I remember we went everywhere fast. Camaro fast. His Camaro with the racing stripes and spoiler fast. So much chrome you had to squint. Rock & roll so loud you had to shout. We even tore upstate and spent a weekend at his parents in the quiet ranch house he still considered home. It was a town called Hanford, famous only because of a radio station that was on a Journey album cover. We spent the night in the twin bed of the bedroom he grew up in. He laughed in my ear and covered my mouth when I came because his parents were asleep in the next room.

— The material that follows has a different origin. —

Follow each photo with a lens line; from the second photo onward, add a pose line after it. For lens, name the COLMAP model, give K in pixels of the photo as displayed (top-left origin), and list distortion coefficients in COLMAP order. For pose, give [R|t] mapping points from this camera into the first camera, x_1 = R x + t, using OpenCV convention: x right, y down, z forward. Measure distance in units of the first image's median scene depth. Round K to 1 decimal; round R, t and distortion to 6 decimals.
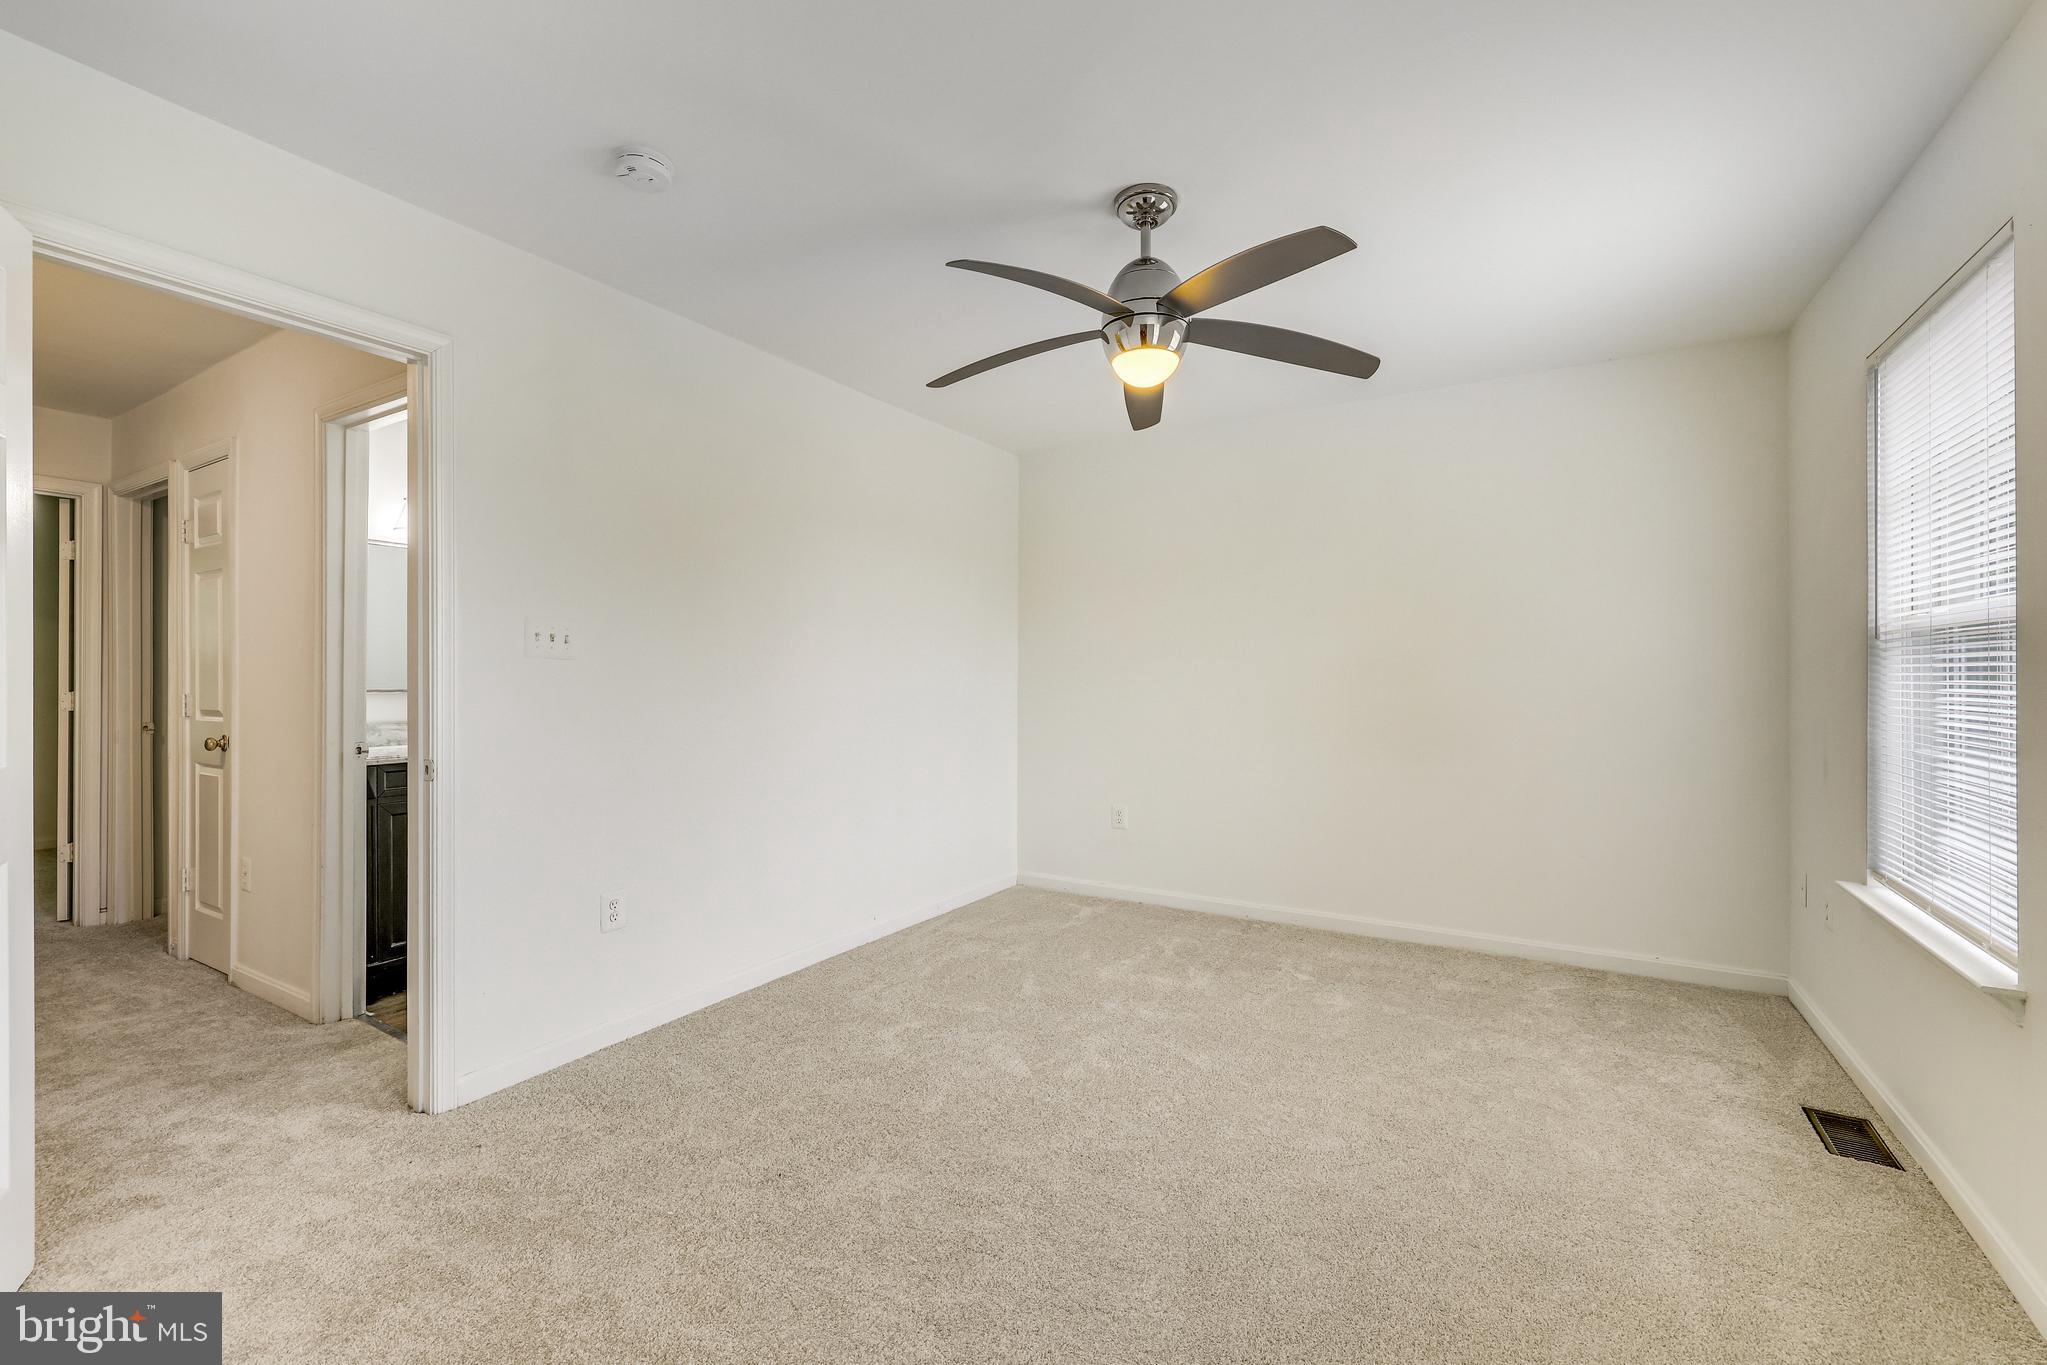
lens RADIAL K [[891.3, 0, 1021.2], [0, 891.3, 675.7], [0, 0, 1]] dist [0.001563, -0.000209]
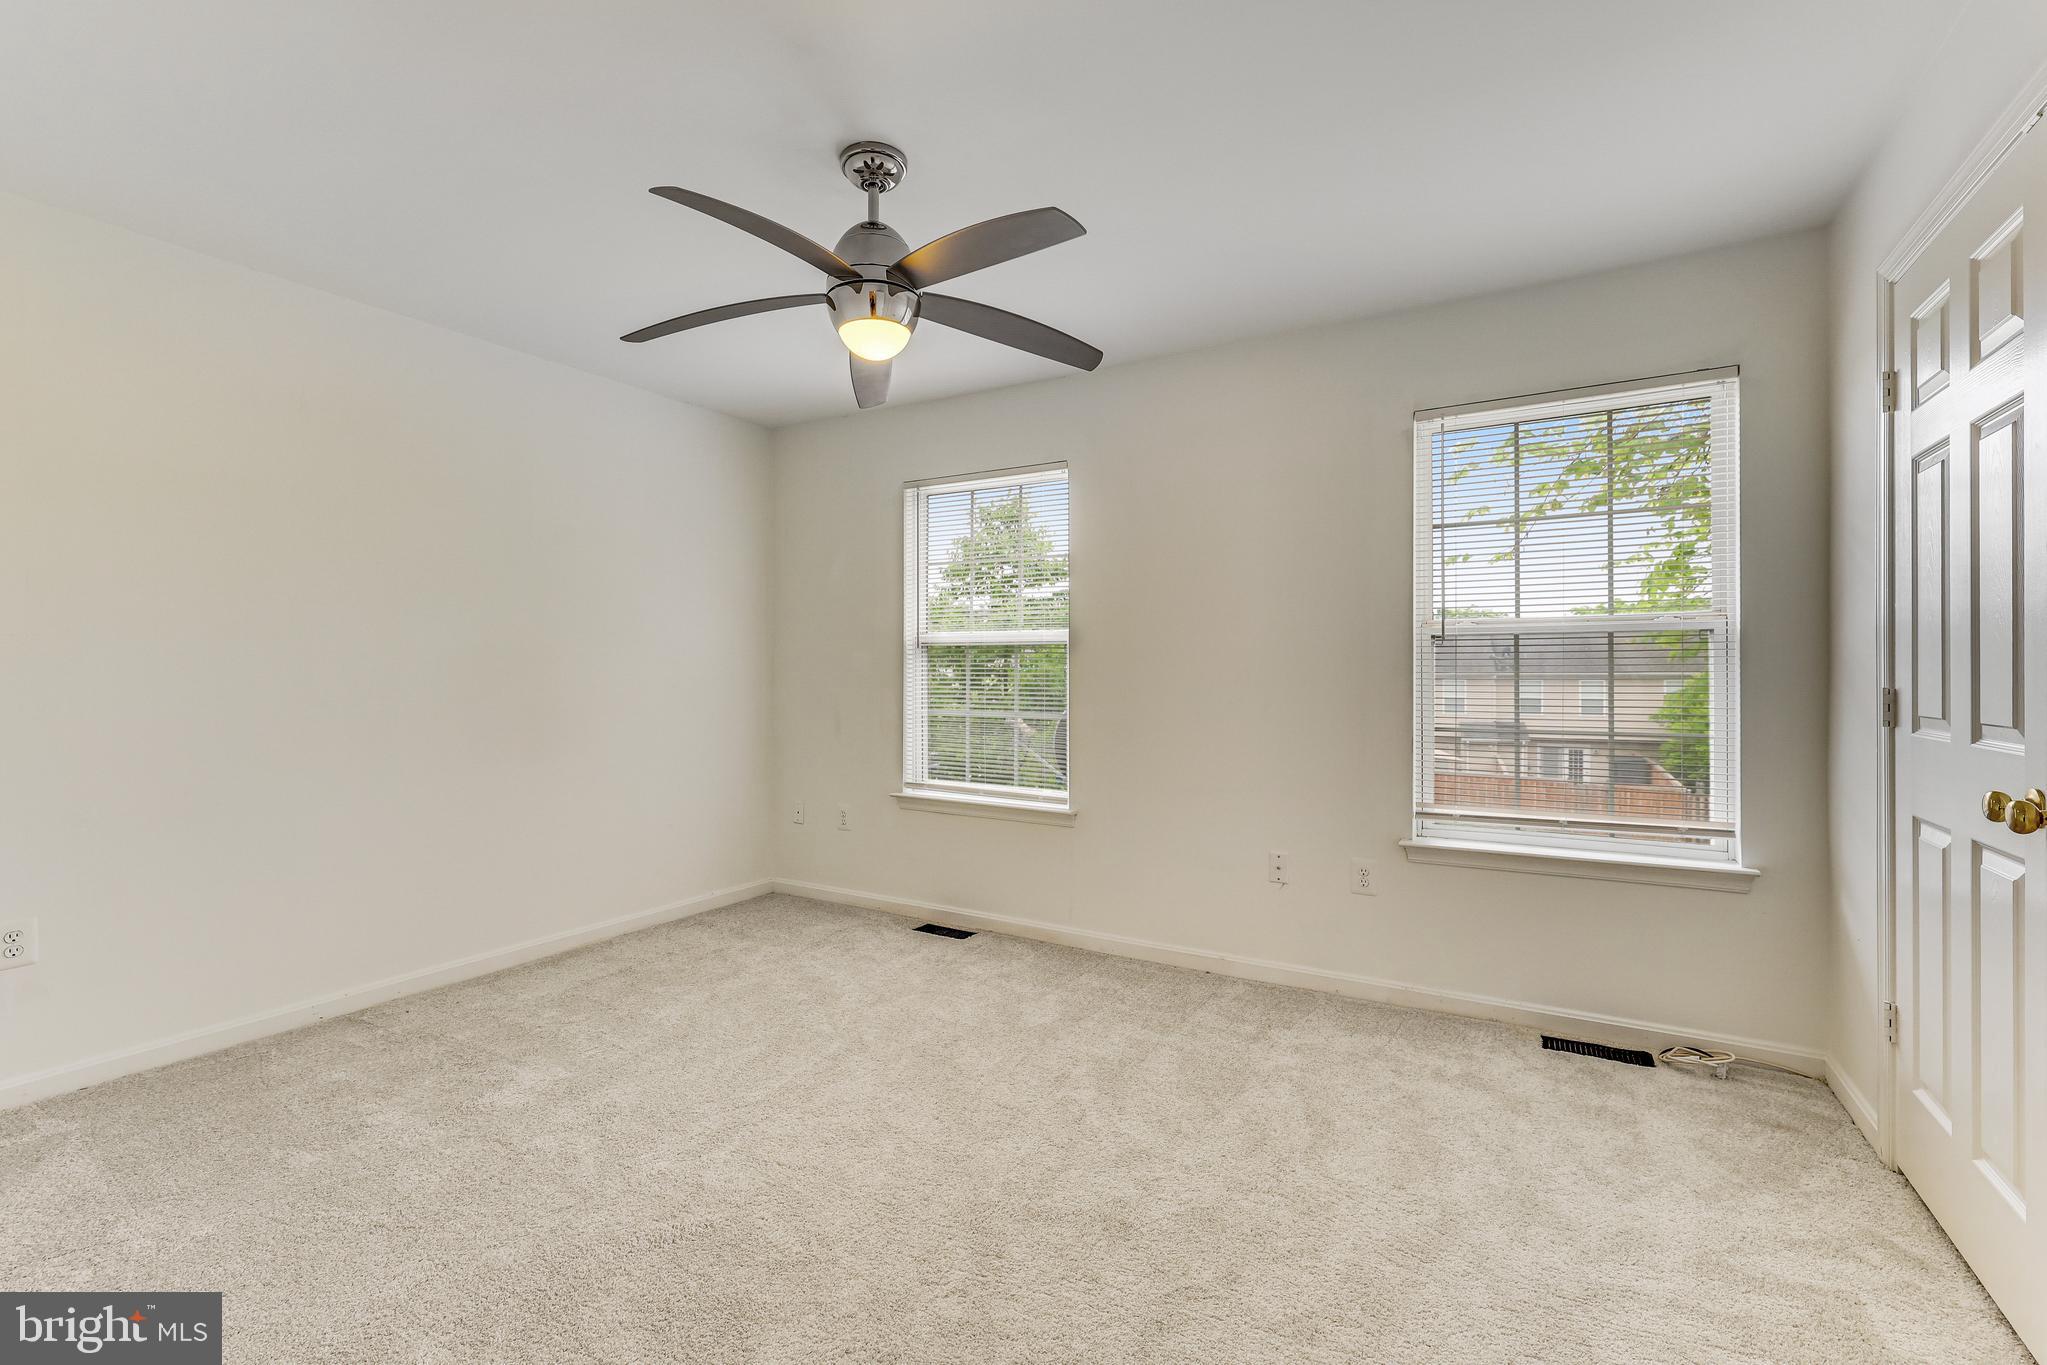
lens RADIAL K [[891.3, 0, 1025.6], [0, 891.3, 673.7], [0, 0, 1]] dist [0.001563, -0.000209]
pose [[-0.009459, -0.002266, 0.999953, -0.613203], [0.004352, 0.999988, 0.002308, 0.007800], [-0.999946, 0.004373, -0.009449, 0.645969]]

I thought it was funny that I’d left the Midwest and ended up falling for a small town boy who liked Foreigner and Boston, working on cars and drinking beer and eating pizza and playing pool. Thing is, he had moved from Hanford to live in a gay city. I was gay and living in a city. There was a difference. We burned out fast too, and not too long after we had cooled to friends.

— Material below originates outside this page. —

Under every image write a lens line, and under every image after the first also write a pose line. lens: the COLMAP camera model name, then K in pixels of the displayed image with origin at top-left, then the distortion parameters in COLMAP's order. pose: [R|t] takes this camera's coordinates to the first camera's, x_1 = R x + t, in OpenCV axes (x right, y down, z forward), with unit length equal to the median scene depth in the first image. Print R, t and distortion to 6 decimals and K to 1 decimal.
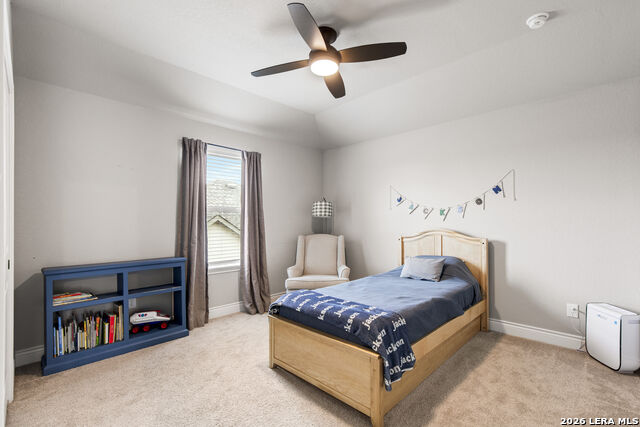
lens RADIAL K [[292.4, 0, 320.0], [0, 292.4, 213.5], [0, 0, 1]] dist [-0.001557, -0.000149]
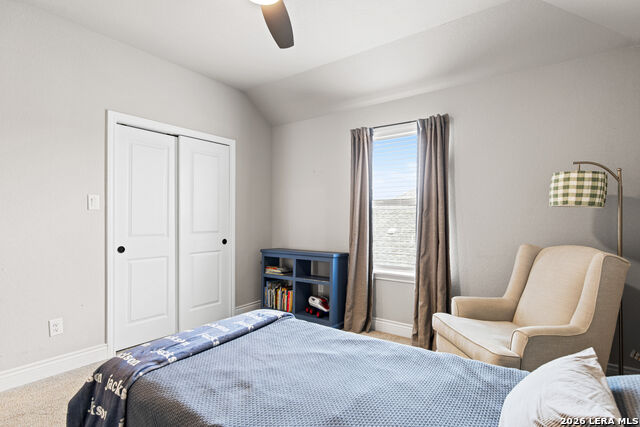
lens RADIAL K [[335.1, 0, 320.0], [0, 335.1, 213.5], [0, 0, 1]] dist [-0.000968, -0.000499]
pose [[0.144437, -0.017432, -0.989360, 0.526234], [0.023268, 0.999628, -0.014216, 0.024217], [0.989240, -0.020967, 0.144789, 0.633946]]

Eventually, Joseph grew distant, a small town rock song fading into my recent past. Messages weren’t returned. Rumors of illness rolled around. He was no longer seen playing pool at the Mother Lode.

Deb called me one day. “Joseph’s gone,” and silence clear and cloudy went by until I asked, “How?”

"He had a shunt. He microwaved all his meds and injected them. I didn’t know until…” Deb’s voice trailed off. I waited.

“His parents came down and threw everything into trash bags. Everything. His mom wore rubber gloves and screamed at the landlord to get out. He saw my phone number taped on the fridge and swiped it hoping I was a friend. The landlord was in tears when he called.”

Clear and cloudy. I wondered if Joseph had read the book. I didn’t think so. I wish he had. I think he would’ve waited around for the second one.

Cloudy and clear. The relationship crystal from Joseph. All these years later the crystal is still by my bedside. No one knows but me.